Rants from the Hill: Desert Insomnia
Living the not-so-quiet life in the rural West.
“Rants from the Hill” are Michael Branch’s monthly musings on life in the high country of western Nevada’s Great Basin Desert.
I don’t recall exactly what I was thinking when I decided it was a good idea to move out to this isolated hilltop in a remote area of the high desert, but surely it must have had something to do with a desire for quiet. (We writers, who talk incessantly and insist that people listen to us, are famously enamored of silence.) No less an expert on pastoral silence than Billy Wordsworth wrote that “with an eye made quiet by the power of harmony, and the deep power of joy, we see into the life of things,” and so I had been persuaded that true insight must be correlated with harmonious silence. If I could get away from the relentless din of humanity—so little of which has substantial or lasting value—I too might gain the power to see into the beauty of this Great Basin landscape, and the strange and amazing life we live within it.

================

▶ PROMPT A:
For the desert insomnia essay, answer yes or no to each statement and quote the words of the essay that decide it: (i) the column appears monthly; (ii) the writer remembers exactly what he was thinking when he chose to move to the hilltop; (iii) the quoted line about seeing "into the life of things" is attributed to Wordsworth.
▶ PROMPT B:
In the desert insomnia essay, list every distinct noun in the Wordsworth quotation. Give each noun only once.
▶ PROMPT C:
Resume the desert insomnia essay directly after its final sentence.
The listing that comes next is separate material, unrelated to the desert insomnia essay.

▶ INPUT DATA:

================

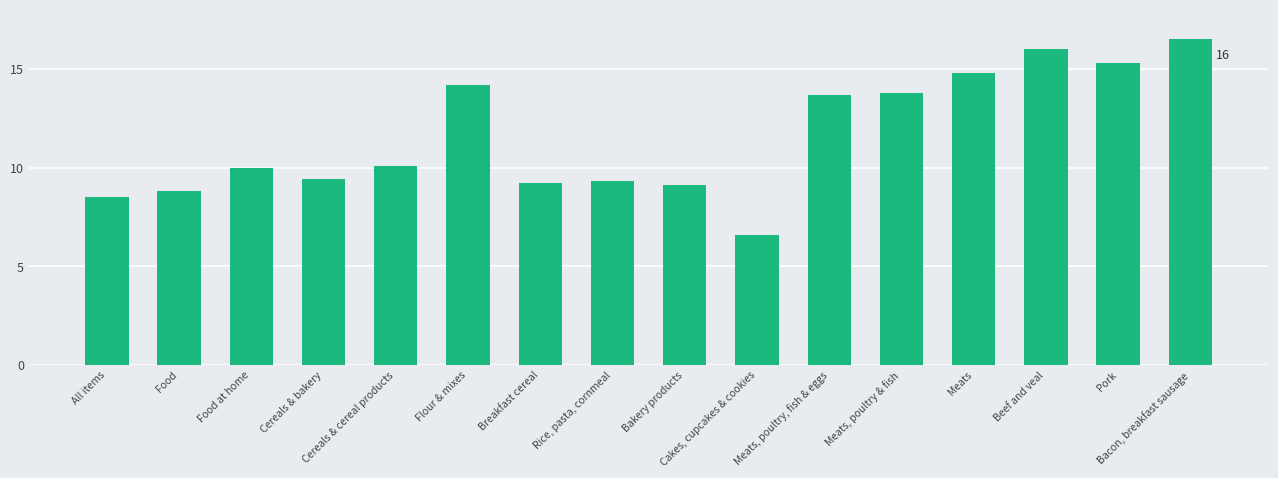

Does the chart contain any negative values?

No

================

▶ ANSWER SECTION A:
(i) Yes: "Michael Branch’s monthly musings"
(ii) No: "I don’t recall exactly what I was thinking"
(iii) Yes: "Billy Wordsworth wrote that"

▶ ANSWER SECTION B:
eye, power, harmony, joy, life, things

▶ ANSWER SECTION C:
Of course when we first came out here we didn’t have kids, and I now realize that when one is a parent there is no refuge from the incessant torrent of noise that we both produce and are subjected to. Trying to parent and have quiet is like trying to swim without getting wet. It isn’t only my daughters’ talking that breaks the silence around here, it is also their regrettable habit of waking throughout the night and feeling obliged to come tell me all about it. The other night Caroline, our eight-year-old, marched into our bedroom at 1:45 a.m. and blurted out, “Do you think if you crossed a camel with a monkey it could go without water and still climb trees?” I replied as any exhausted parent would. “Do you need to know the answer tonight, honey, or can I give that one some thought?” Hannah, our eleven-year-old, is even worse, because she breaks the silence in a creepier way: she sleepwalks. A week ago she zombied her way into our room at 2:30 a.m. to ask—in that eerie, flat affect of the somnambulist—why we had decided to turn our home into a seafood restaurant and had forced her to become a waitress, thus ruining the birthday party she had planned for her BFF, Taylor Swift. In our family, apparently even being asleep isn’t a good enough reason to stop talking.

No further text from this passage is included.